À l'occasion de la Présidence française du Conseil de l'Union européenne, la Confédération européenne des services de sécurité (CoESS) et le Groupement français des entreprises de sécurité (GES) ont publié une déclaration commune afin de faire entendre leur voix, notamment dans le cadre du projet de loi européen sur l'intelligence artificielle (EU AI Act) et de la future directive sur la résilience des entités critiques (directive CER). Deux dossiers stratégiques pour le secteur de la sécurité privée, et plus globalement pour la sécurité en Europe.

C’est la Présidence française du Conseil de l'Union européenne (UE) qui sera chargée de mener les négociations au Conseil de l'UE sur des dossiers essentiels pour la sécurité, en particulier les propositions de la Commission européenne pour une loi sur l'Intelligence artificielle (IA) et pour une directive sur la résilience des entités critiques. C’est pourquoi la CoESS et le GES ont décidé de publier une déclaration commune.

▶ _Consigne 1_:
Relevez chaque ligne des entrées ci-dessous qui contient le mot « their » et recopiez-la sans rien y changer.

▶ _Support d'exercice_:
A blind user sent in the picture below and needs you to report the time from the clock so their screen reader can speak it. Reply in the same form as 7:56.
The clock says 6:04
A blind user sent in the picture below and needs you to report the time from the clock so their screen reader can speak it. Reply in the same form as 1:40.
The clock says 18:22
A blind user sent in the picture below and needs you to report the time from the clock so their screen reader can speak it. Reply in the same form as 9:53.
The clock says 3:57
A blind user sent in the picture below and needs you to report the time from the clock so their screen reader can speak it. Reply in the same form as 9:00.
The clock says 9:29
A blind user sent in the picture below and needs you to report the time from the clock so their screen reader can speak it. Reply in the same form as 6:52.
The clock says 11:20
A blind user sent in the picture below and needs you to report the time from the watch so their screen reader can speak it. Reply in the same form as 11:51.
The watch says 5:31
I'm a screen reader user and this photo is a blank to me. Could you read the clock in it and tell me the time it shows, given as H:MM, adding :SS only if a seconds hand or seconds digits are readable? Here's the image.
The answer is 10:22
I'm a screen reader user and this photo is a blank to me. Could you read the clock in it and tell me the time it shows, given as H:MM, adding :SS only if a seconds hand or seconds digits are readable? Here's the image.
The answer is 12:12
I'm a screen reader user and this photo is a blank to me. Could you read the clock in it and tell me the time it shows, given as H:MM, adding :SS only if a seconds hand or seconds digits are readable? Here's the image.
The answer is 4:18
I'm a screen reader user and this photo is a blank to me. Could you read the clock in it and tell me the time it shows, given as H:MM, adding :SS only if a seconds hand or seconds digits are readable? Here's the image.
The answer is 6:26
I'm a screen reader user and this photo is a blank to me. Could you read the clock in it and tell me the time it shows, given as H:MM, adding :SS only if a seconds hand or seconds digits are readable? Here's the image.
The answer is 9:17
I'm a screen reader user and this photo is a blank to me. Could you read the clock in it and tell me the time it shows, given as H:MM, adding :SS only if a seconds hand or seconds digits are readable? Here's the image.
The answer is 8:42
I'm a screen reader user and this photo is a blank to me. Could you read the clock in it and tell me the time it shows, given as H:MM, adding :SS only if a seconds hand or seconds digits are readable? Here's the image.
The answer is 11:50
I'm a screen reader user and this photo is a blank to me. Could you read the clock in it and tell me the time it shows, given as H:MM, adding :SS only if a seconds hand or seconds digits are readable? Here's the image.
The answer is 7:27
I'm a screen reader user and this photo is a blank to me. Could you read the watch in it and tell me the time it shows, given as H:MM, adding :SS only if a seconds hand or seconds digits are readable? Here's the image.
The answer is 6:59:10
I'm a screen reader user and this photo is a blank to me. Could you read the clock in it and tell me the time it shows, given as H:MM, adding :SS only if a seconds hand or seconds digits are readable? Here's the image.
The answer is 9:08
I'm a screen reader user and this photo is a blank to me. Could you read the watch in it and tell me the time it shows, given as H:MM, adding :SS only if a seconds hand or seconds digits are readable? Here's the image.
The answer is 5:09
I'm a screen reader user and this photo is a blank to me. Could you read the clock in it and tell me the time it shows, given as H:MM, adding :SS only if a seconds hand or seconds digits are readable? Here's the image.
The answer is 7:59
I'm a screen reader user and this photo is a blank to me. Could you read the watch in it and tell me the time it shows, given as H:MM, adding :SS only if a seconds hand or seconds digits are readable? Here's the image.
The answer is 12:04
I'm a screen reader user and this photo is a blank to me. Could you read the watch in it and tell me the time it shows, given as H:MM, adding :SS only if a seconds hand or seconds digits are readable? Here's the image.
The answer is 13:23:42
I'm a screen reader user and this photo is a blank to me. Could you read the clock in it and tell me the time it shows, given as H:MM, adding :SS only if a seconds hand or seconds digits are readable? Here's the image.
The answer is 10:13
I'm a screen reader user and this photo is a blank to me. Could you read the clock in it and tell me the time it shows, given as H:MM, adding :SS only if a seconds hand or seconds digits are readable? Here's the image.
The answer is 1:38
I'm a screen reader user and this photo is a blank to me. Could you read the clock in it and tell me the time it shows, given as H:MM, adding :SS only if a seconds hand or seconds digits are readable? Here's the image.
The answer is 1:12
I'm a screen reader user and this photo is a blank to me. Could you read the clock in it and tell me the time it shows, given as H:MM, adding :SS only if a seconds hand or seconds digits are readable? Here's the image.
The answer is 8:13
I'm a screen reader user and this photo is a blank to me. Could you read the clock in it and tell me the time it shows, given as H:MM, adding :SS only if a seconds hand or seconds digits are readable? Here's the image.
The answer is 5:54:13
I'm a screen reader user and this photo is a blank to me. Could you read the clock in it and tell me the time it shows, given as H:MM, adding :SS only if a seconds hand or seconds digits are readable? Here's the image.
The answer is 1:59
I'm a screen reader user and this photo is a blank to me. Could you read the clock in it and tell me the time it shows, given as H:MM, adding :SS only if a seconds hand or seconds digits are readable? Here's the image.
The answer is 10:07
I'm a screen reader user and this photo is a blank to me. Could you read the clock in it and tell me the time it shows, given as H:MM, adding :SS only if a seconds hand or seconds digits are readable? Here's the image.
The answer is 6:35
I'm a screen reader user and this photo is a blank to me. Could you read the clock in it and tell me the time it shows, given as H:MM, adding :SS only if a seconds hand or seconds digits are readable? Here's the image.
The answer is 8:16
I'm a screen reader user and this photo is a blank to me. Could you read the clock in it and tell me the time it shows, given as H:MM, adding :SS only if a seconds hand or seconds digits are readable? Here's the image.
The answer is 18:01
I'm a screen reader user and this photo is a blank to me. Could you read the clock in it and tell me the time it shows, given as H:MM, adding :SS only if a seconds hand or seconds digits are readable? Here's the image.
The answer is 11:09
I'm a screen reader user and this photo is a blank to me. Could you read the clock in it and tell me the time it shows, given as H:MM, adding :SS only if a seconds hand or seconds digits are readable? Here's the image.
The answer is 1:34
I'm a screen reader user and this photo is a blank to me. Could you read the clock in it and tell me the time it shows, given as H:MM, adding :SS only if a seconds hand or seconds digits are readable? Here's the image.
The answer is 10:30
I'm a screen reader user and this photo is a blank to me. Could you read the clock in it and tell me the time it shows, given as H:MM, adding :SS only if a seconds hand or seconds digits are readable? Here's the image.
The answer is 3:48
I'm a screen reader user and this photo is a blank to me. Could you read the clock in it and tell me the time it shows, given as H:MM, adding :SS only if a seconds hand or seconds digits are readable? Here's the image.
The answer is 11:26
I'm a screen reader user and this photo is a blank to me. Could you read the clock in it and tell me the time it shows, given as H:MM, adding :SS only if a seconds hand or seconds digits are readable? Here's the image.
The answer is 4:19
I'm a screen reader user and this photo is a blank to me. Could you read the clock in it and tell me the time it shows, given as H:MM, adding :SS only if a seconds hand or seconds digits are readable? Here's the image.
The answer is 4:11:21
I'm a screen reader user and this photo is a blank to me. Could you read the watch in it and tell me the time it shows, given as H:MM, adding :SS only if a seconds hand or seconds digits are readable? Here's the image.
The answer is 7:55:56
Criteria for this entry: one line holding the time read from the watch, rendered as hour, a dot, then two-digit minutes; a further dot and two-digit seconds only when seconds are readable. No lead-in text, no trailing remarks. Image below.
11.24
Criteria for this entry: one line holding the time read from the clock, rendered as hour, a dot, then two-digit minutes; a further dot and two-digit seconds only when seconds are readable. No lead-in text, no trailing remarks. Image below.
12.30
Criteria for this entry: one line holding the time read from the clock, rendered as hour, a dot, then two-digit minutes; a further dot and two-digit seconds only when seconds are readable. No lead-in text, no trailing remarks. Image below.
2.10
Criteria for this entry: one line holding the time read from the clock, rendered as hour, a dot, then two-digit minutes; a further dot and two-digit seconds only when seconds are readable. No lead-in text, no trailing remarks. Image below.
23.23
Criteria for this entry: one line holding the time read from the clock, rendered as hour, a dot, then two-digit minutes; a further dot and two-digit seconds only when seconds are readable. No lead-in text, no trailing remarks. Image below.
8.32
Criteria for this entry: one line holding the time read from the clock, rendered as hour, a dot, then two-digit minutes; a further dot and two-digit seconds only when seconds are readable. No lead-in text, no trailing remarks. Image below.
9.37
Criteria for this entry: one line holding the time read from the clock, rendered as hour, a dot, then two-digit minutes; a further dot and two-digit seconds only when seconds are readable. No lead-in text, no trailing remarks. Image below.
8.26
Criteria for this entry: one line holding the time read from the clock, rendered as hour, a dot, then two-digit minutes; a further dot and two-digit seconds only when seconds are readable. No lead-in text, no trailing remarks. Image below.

▶ _Consigne 2_:
Prolongez le texte sur la déclaration commune de la CoESS et du GES en reprenant juste après sa dernière phrase.

▶ _Réponse 1_:
A blind user sent in the picture below and needs you to report the time from the clock so their screen reader can speak it. Reply in the same form as 7:56.
A blind user sent in the picture below and needs you to report the time from the clock so their screen reader can speak it. Reply in the same form as 1:40.
A blind user sent in the picture below and needs you to report the time from the clock so their screen reader can speak it. Reply in the same form as 9:53.
A blind user sent in the picture below and needs you to report the time from the clock so their screen reader can speak it. Reply in the same form as 9:00.
A blind user sent in the picture below and needs you to report the time from the clock so their screen reader can speak it. Reply in the same form as 6:52.
A blind user sent in the picture below and needs you to report the time from the watch so their screen reader can speak it. Reply in the same form as 11:51.

▶ _Réponse 2_:
Un secteur sous tension

Ce message conjoint éclaire notamment le contexte particulier dans lequel s’inscrivent ces deux dossiers. « La pandémie a joué un rôle d’accélérateur de changement dans notre secteur. Certaines entreprises ont beaucoup souffert, comme dans la sécurité aérienne, l'événementiel ou le transport de valeurs », souligne Alexander Frank, Head of EU Affairs de la CoESS. En parallèle, dans de nombreux pays, on a assisté à une demande croissante en matière de télésurveillance, d'intégration de nouvelles technologies ou de nouveaux services pour la mise en œuvre de mesures sanitaires. « Malgré cela, dans la plupart des pays, la perte d’activité n’a pu être compensée. La pénurie de main d'œuvre s'est accentuée, notamment dans la sécurité aérienne. »

Sensibiliser l’Europe aux enjeux des entreprises de sécurité privée

« Les institutions européennes ne sont pas toujours conscientes de l'importance de notre secteur ni de l'impact de leurs décisions sur celui-ci. La directive CER et la loi européenne sur l’IA sont essentielles pour les entreprises de sécurité privée qui protègent les infrastructures critiques et pour celles qui prévoient d'intégrer de plus en plus d'intelligence artificielle dans leurs services », souligne Alexander Frank.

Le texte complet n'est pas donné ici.